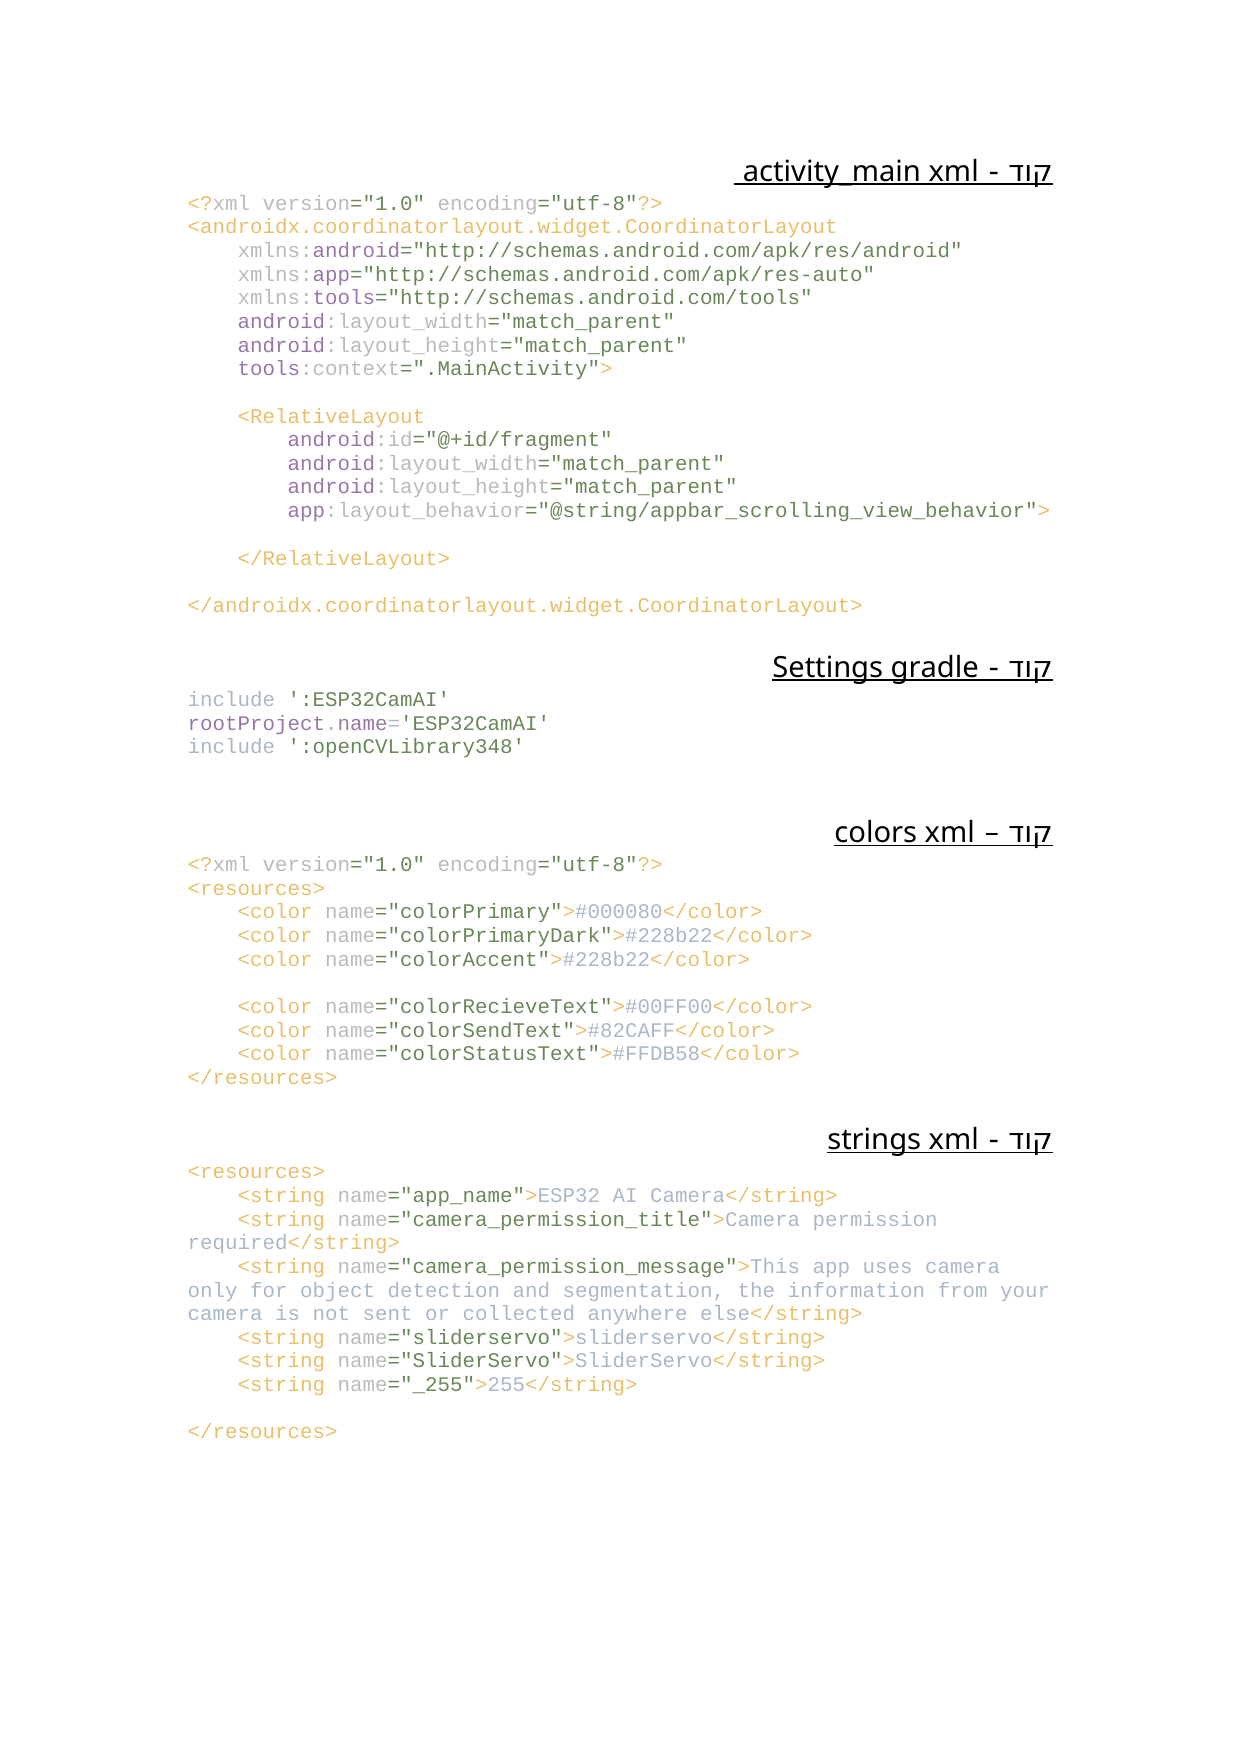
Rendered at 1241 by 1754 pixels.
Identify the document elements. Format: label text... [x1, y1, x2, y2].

text <resources> <string name="app_name">ESP32 AI Camera</string> <string name="camera_permission_title">Camera permission required</string> <string name="camera_permission_message">This app uses camera only for object detection and segmentation, the information from your camera is not sent or collected anywhere else</string> <string name="sliderservo">sliderservo</string> <string name="SliderServo">SliderServo</string> <string name="_255">255</string> </resources> [187, 1161, 1053, 1445]
text <?xml version="1.0" encoding="utf-8"?> <androidx.coordinatorlayout.widget.CoordinatorLayout xmlns:android="http://schemas.android.com/apk/res/android" xmlns:app="http://schemas.android.com/apk/res-auto" xmlns:tools="http://schemas.android.com/tools" android:layout_width="match_parent" android:layout_height="match_parent" tools:context=".MainActivity"> <RelativeLayout android:id="@+id/fragment" android:layout_width="match_parent" android:layout_height="match_parent" app:layout_behavior="@string/appbar_scrolling_view_behavior"> </RelativeLayout> </androidx.coordinatorlayout.widget.CoordinatorLayout> [187, 193, 1053, 618]
subtitle קוד - strings xml [187, 1118, 1053, 1158]
subtitle קוד - Settings gradle [187, 646, 1053, 686]
subtitle קוד – colors xml [187, 811, 1053, 851]
text <?xml version="1.0" encoding="utf-8"?> <resources> <color name="colorPrimary">#000080</color> <color name="colorPrimaryDark">#228b22</color> <color name="colorAccent">#228b22</color> <color name="colorRecieveText">#00FF00</color> <color name="colorSendText">#82CAFF</color> <color name="colorStatusText">#FFDB58</color> </resources> [187, 854, 1053, 1091]
subtitle קוד - activity_main xml [187, 150, 1053, 190]
text include ':ESP32CamAI' rootProject.name='ESP32CamAI' include ':openCVLibrary348' [187, 689, 1053, 760]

● TASK BRIEF:
Set down a word-for-word copy of the records, dropping any picture.

● EXERCISE RESPONSE:
Rendered at 1241 by 1754 pixels.
Identify the document elements. Format: label text... [x1, y1, x2, y2].

text <resources> <string name="app_name">ESP32 AI Camera</string> <string name="camera_permission_title">Camera permission required</string> <string name="camera_permission_message">This app uses camera only for object detection and segmentation, the information from your camera is not sent or collected anywhere else</string> <string name="sliderservo">sliderservo</string> <string name="SliderServo">SliderServo</string> <string name="_255">255</string> </resources> [187, 1161, 1053, 1445]
text <?xml version="1.0" encoding="utf-8"?> <androidx.coordinatorlayout.widget.CoordinatorLayout xmlns:android="http://schemas.android.com/apk/res/android" xmlns:app="http://schemas.android.com/apk/res-auto" xmlns:tools="http://schemas.android.com/tools" android:layout_width="match_parent" android:layout_height="match_parent" tools:context=".MainActivity"> <RelativeLayout android:id="@+id/fragment" android:layout_width="match_parent" android:layout_height="match_parent" app:layout_behavior="@string/appbar_scrolling_view_behavior"> </RelativeLayout> </androidx.coordinatorlayout.widget.CoordinatorLayout> [187, 193, 1053, 618]
subtitle קוד - strings xml [187, 1118, 1053, 1158]
subtitle קוד - Settings gradle [187, 646, 1053, 686]
subtitle קוד – colors xml [187, 811, 1053, 851]
text <?xml version="1.0" encoding="utf-8"?> <resources> <color name="colorPrimary">#000080</color> <color name="colorPrimaryDark">#228b22</color> <color name="colorAccent">#228b22</color> <color name="colorRecieveText">#00FF00</color> <color name="colorSendText">#82CAFF</color> <color name="colorStatusText">#FFDB58</color> </resources> [187, 854, 1053, 1091]
subtitle קוד - activity_main xml [187, 150, 1053, 190]
text include ':ESP32CamAI' rootProject.name='ESP32CamAI' include ':openCVLibrary348' [187, 689, 1053, 760]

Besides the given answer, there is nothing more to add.